Because $\phi(m) =\phi (1)^m$, when m=6n, $\phi(m) =\phi (1)^m=\phi(1)^{6n} =(1)$.
So $Ker(\phi)=\{6n|n\in\mathbb{Z}\}$
Because $18=6 \times 3$, $\phi(18)=(1)$.

(b)According to the homomorphism property,
Because $\phi(1,0)=3,\ \phi(0,1)=-4$, $\phi((4m,3m)=\phi((4m,0)+(0,3m))=\phi(4m,0)+\phi(0,3m)=4m\phi(1,0)+3m\phi(0,1)=12m-12m=0,\ m\in \mathbb{Z}$.

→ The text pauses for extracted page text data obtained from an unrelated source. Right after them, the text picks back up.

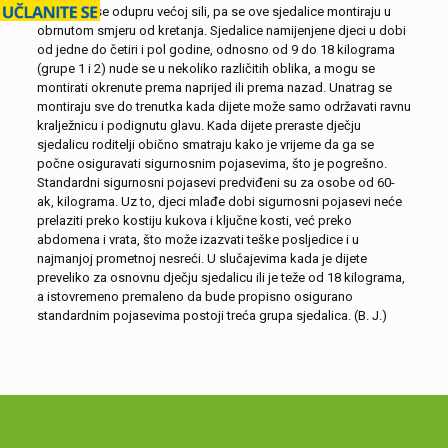
snažni da se odupru većoj sili, pa se ove sjedalice montiraju u
obrnutom smjeru od kretanja. Sjedalice namijenjene djeci u dobi
od jedne do četiri i pol godine, odnosno od 9 do 18 kilograma
(grupe 1 i 2) nude se u nekoliko različitih oblika, a mogu se
montirati okrenute prema naprijed ili prema nazad. Unatrag se
montiraju sve do trenutka kada dijete može samo održavati ravnu
kralježnicu i podignutu glavu. Kada dijete preraste dječju
sjedalicu roditelji obično smatraju kako je vrijeme da ga se
počne osiguravati sigurnosnim pojasevima, što je pogrešno.
Standardni sigurnosni pojasevi predviđeni su za osobe od 60-
ak, kilograma. Uz to, djeci mlađe dobi sigurnosni pojasevi neće
prelaziti preko kostiju kukova i ključne kosti, već preko
abdomena i vrata, što može izazvati teške posljedice i u
najmanjoj prometnoj nesreći. U slučajevima kada je dijete
preveliko za osnovnu dječju sjedalicu ili je teže od 18 kilograma,
a istovremeno premaleno da bude propisno osigurano
standardnim pojasevima postoji treća grupa sjedalica. (B. J.)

So $Ker(\phi)=\{(4m,3m)|m\in\mathbb{Z}\}$.
$\phi(-3,2)=\phi(-3,0)+\phi(0,2)=3\phi(-1,0)+2\phi(0,1)=-3\phi(1,0)+2\phi(0,1)=-3\times3+2\times(-4)=-17$.

(c)(+) Let $\sigma = (25)(1467)$. Now $|\sigma| = lcm(2, 4) = 4$. $Ker(\phi) = \langle 4 \rangle = \{0, 4, 8, 12, 16, 20\}$. Now $\phi(15) = \phi(12 +_{24} 3) = \sigma^{3} = (1764)(25)$.